To encourage alternative transportation and reduce greenhouse gas emissions, the City continues to install new bike parking and invest in park-and-ride facilities. The City spent nearly $1.68 million on such sustainable transportation initiatives. In 2022, work on the Public Bike Parking Strategy and program involved installing 74 bike spaces via bike corrals, delivering 166 new parking spaces at 73 new bike racks, implementing a seasonal inspection process, repairing or replacing 178 bike racks and piloting a winter maintenance program to clear 85 bike racks at 39 locations. Other highlights include continuing a pilot to collect real-time data with cameras at surface lots, upgrading servers to better monitor usage at City parking lots, and supporting 12 newly installed electric vehicle charging stations in 2022.

The Committee also received a report summarizing temporary traffic calming measures(link is external) carried out at more than 1,600 locations in the previous term of Council. The report lists the measures available in the current term, in which Councillors can invest their annual budgets of $62,500 apiece.

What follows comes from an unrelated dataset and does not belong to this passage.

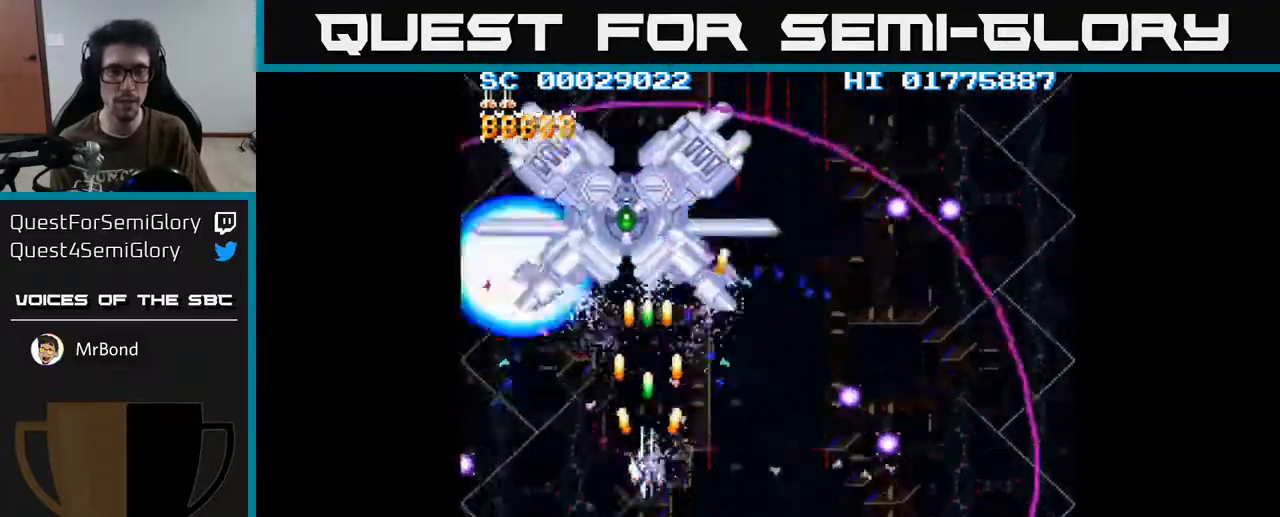
{"buttons": ["A", "DPAD_UP", "DPAD_RIGHT"], "left_stick": "center", "right_stick": "center", "events": [[50, "DPAD_UP", "down"], [100, "DPAD_UP", "up"], [117, "DPAD_RIGHT", "up"], [317, "DPAD_RIGHT", "down"], [333, "DPAD_UP", "down"]]}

The Committee approved delegating authority to staff to install all-way stops(link is external) that do not meet the criteria of the Council-approved warranting process, provided an all-way stop is recommended following an in-service road safety review. These reviews are in-depth engineering studies of existing roads that focus on locations with a high risk or occurrence of collisions that result in fatal or major injuries.

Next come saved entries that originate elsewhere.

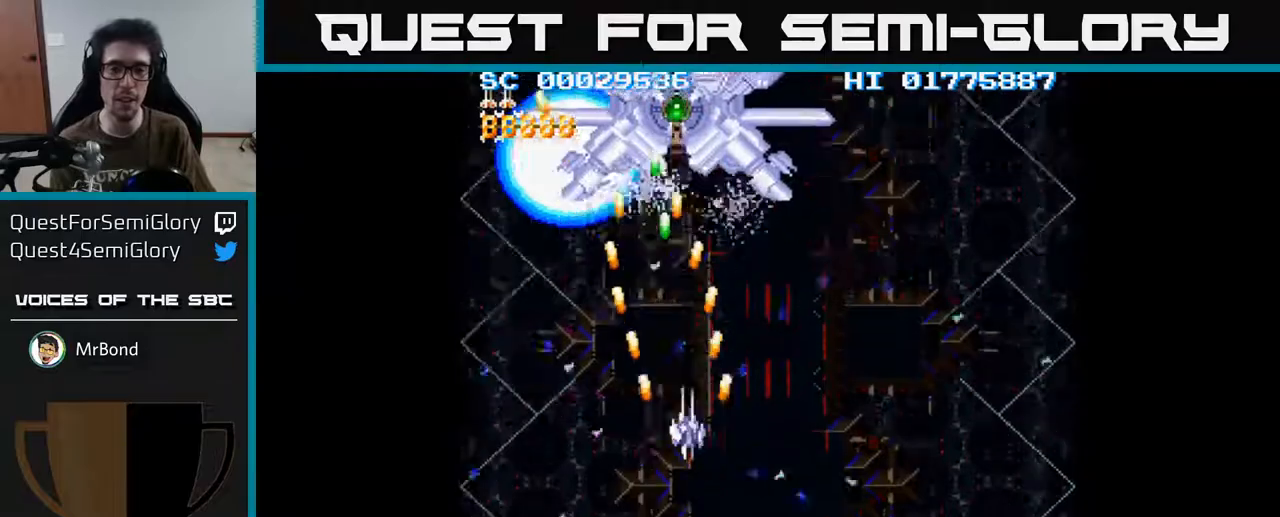
{"buttons": ["A", "DPAD_UP"], "left_stick": "center", "right_stick": "center", "events": [[150, "DPAD_RIGHT", "up"]]}
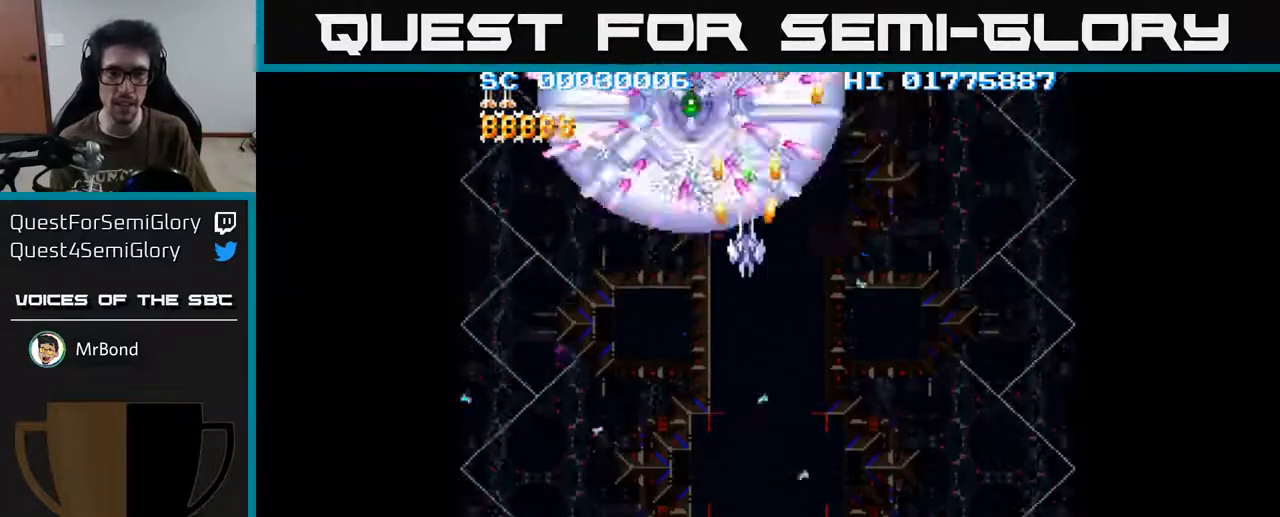
{"buttons": ["A", "DPAD_DOWN", "DPAD_RIGHT"], "left_stick": "center", "right_stick": "center", "events": [[33, "DPAD_RIGHT", "down"], [33, "DPAD_UP", "up"], [83, "DPAD_DOWN", "down"]]}
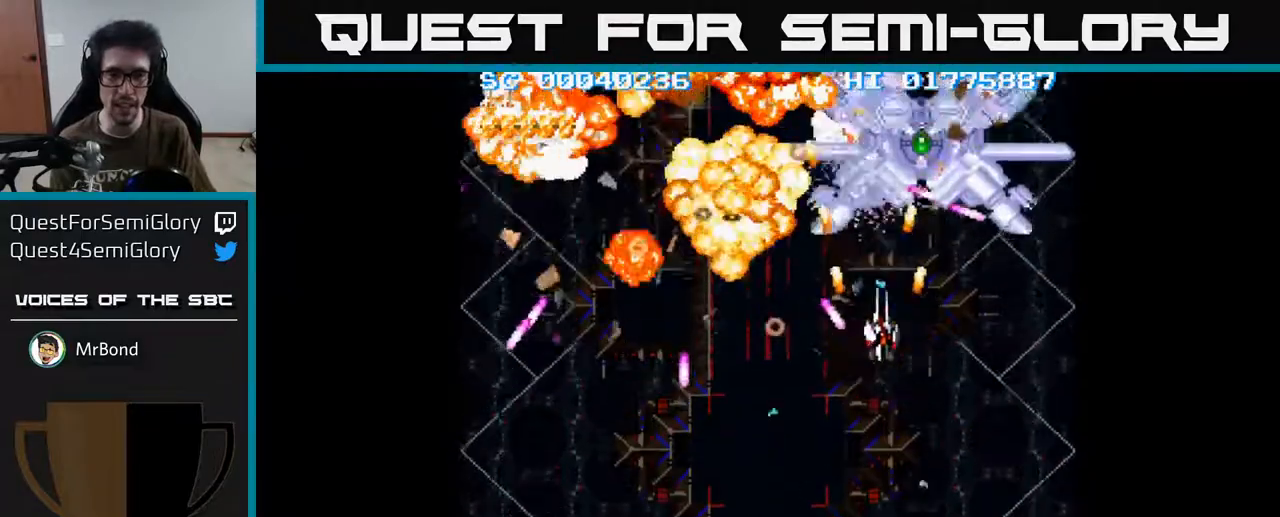
{"buttons": ["A", "DPAD_DOWN"], "left_stick": "center", "right_stick": "center", "events": [[17, "DPAD_DOWN", "up"], [117, "DPAD_RIGHT", "up"], [117, "DPAD_UP", "down"], [217, "DPAD_LEFT", "down"], [217, "DPAD_UP", "up"], [250, "DPAD_DOWN", "down"], [300, "DPAD_LEFT", "up"]]}
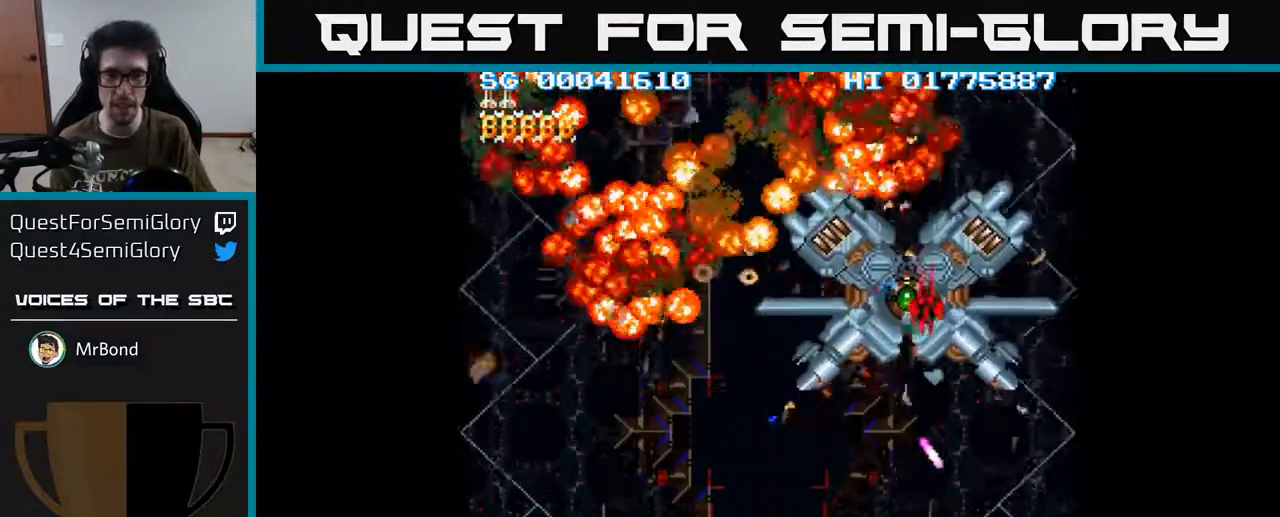
{"buttons": ["A", "DPAD_DOWN"], "left_stick": "center", "right_stick": "center", "events": [[300, "DPAD_DOWN", "up"], [467, "DPAD_DOWN", "down"]]}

The Ministry of Transportation delivered a verbal presentation to the Committee about the preliminary design and environmental assessment study of a future interchange at Highway 416 and Barnsdale Road(link is external). Given the pace of growth in Barrhaven, especially south of the Jock River, the new interchange would improve highway access for the community and redirect trucking activity away from the Fallowfield Road interchange. The plan is estimated to cost $80 million, although no funding has been identified to advance the project to detailed design and implementation.

The annual Bruce Timmermans Cycling Awards were presented as well, recognizing outstanding contributions to cycling in the city. The Committee presented the individual award to Angela Guay, the first non-binary ambassador for the Somersault Multisport Event Series, where they work to encourage more women and gender non-conforming people to participate in traditionally male-dominated bike races and athleticism. The Committee presented the organizational award to Re-Cycles – a not-for-profit, community bike shop that provides affordable, refurbished bikes to the community along with low-cost, do-it-yourself access to a fully-equipped bike repair shop and skilled coaching.

Recommendations from today’s meeting will rise to Council on Wednesday, June 28.